Galerie Cécile Fakhoury is pleased to present the group exhibition Can You Feel The Space that Space Occupies with artists Binta Diaw, Marie-Claire Messouma Manlanbien and Roméo Mivekannin.
Built around a three-way dialogue, the exhibition unfolds as a sensory experience in which the perimeters of being -physical, social, spiritual- are made porous by contact with one another. Imagine a great whole, and within it, every part of that whole is a whole in itself. It (the whole, the great one) constantly transmutes under the respective evolutions of the parts it generates, constantly oscillating between impermanence and fixity. The artistic enterprise thus unfolds as follows: to map existence as an experience both infinite in time and space; and at the same time deeply attached to the notion of home, understood both as a physical space; and – even more importantly- as a non-material place of being and belonging.
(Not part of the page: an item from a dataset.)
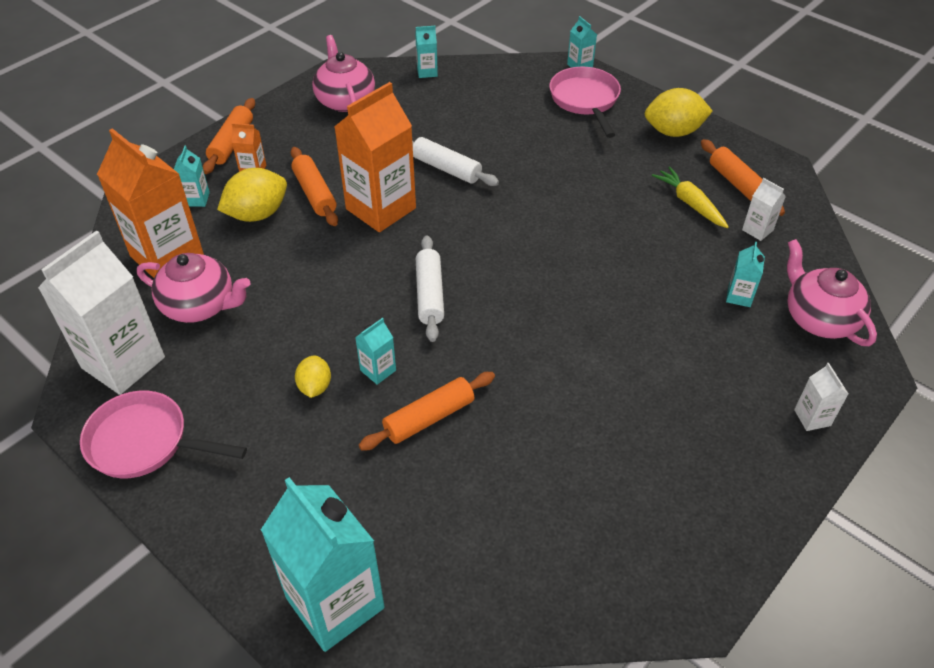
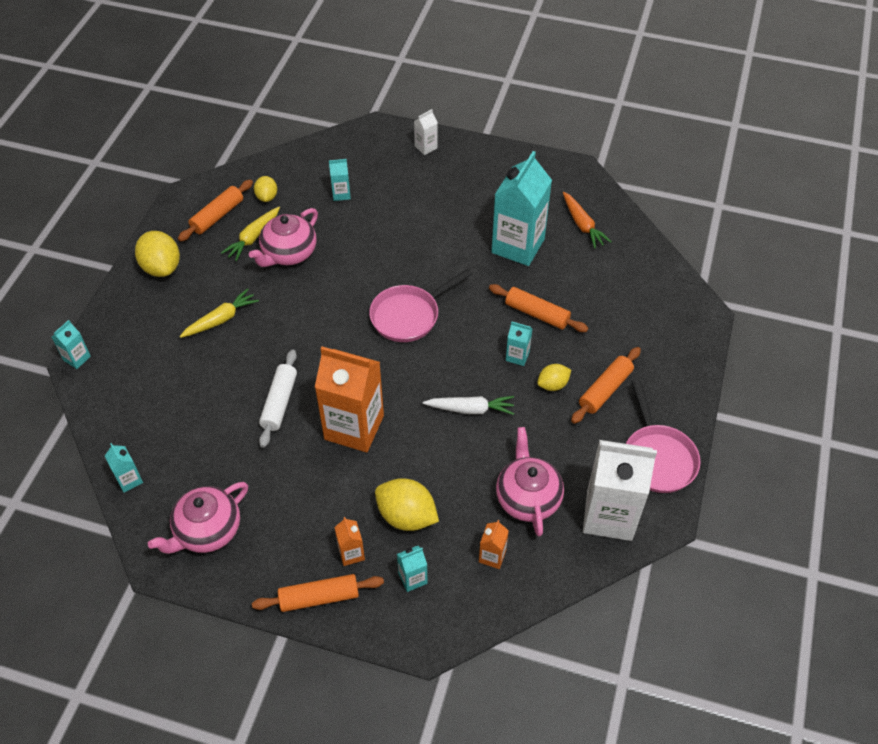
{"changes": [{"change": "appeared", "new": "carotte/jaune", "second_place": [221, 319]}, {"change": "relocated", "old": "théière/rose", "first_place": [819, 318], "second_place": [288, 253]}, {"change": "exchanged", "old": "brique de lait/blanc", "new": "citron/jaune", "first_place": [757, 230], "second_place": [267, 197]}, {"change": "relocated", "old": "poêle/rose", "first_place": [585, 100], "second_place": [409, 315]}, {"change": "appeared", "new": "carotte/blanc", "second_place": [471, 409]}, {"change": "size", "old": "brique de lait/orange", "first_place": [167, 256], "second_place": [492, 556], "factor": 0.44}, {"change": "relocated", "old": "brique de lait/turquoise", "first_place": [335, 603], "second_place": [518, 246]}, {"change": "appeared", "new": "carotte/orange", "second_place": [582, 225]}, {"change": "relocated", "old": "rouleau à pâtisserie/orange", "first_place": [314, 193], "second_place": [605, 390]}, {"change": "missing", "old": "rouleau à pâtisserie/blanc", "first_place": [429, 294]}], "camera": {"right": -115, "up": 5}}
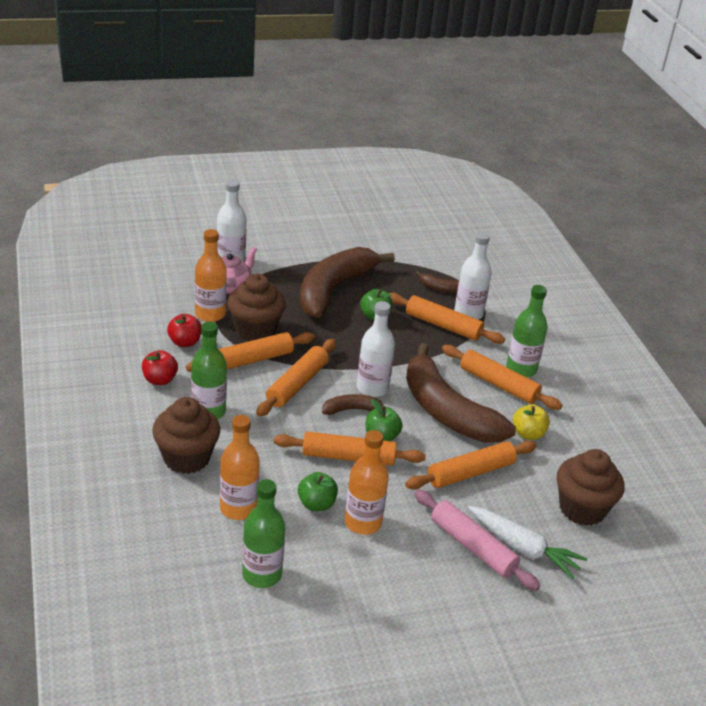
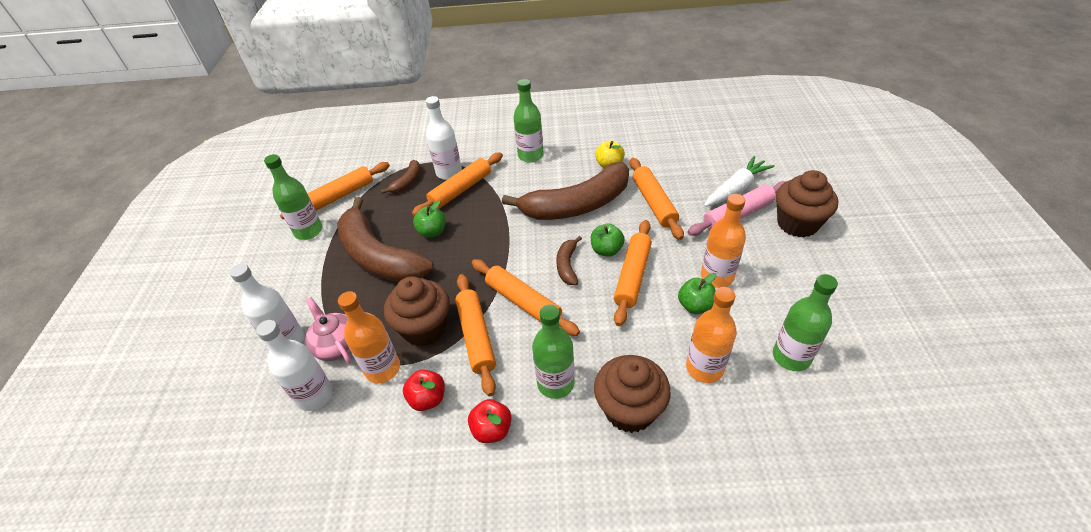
{"changes": [{"change": "relocated", "old": "bouteille/blanc", "first_place": [372, 388], "second_place": [315, 395]}, {"change": "appeared", "new": "bouteille/vert", "second_place": [308, 231]}, {"change": "relocated", "old": "rouleau à pâtisserie/orange", "first_place": [498, 384], "second_place": [339, 196]}, {"change": "relocated", "old": "muffin/marron", "first_place": [582, 509], "second_place": [797, 224]}], "camera": {"right": -70, "up": 10}}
Binta Diaw, Marie-Claire Messouma Manlanbien and Roméo Mivekannin all tackle the ontological dimension of being through their efforts to give it a place that is intelligible to our contemporary consciences, our spirits that are perhaps a little too obsessed with the tangible and unaccustomed to seeing beyond the material.
Whether it's putting the soul into form while underlining the limits of that form (Binta Diaw), depositing the transcendental of the spirit in the concreteness of the object and allowing immanence to be imagined (Marie-Claire Messouma Manlanbien), or abstracting the implacable workings of contemporary social pragmatism (Roméo Mivekannin), the responses offered by these three artists are manifold, and perhaps above all, call for an instinctive, emotional reading rather than the mobilization of factual knowledge: the exhibition, like the mantra from which it takes its title, is a meditation to be experienced.
Binta Diaw's photographs and videos reveal the body as the site of life's struggles, the trials endured, the moments of happiness. These Paysages corporels highlight the body as a field of resistance, power and action. In them, Binta Diaw captures fragments of her own anatomy, using light and shadow to reimagine the imprints that metamorphose the contours of her being into a land criss-crossed by paths and punctuated by plateaus. In the basement, the video Essere Corpo is the fruit of the artist's introspective approach, exploring the continuity between feminine cycles, nature and art.
In her works and installations, Marie-Claire Messouma Manlanbien fuses textile art, sculpture and drawing, using a combination of industrial materials (such as copper, brass and aluminum) and natural materials (such as shells, raffia fibers, tree sap and rope). Drawing inspiration from the cultural traditions of the matriarchal Akan societies of Ghana and Côte d'Ivoire, as well as from her own Creole culture, the artist combines elements from these different worlds, whose symbols she explores, questioning the spaces and expressions of femininity, as much as the relationship to craft traditions within an industrialized society. In this way, Marie-Claire Messouma Manlanbien creates landscapes that she calls Maps [Cartes], in dialogue with the practices of cartography, as well as "clothing", as she calls it, and everyday objects.
At the crossroads of secular tradition and the contemporary world, Romeo Mivekannin also brings into dialogue multiple references that are enriched by their cohabitation within his abstract works: the contributions of the Support/Surface movement, which in the 1960s in Europe challenged traditional pictorial means; the fascinating occurrences of cave painting and its hues linked to nature and the environment in which it emerges; the voodoo tradition and its herbal elixirs which prepare the canvases here; or Russian abstraction. These references, offered to us without hierarchy by the artist, create new motifs for contemplation, inviting us to explore the works in the manner of universally resonant mandalas.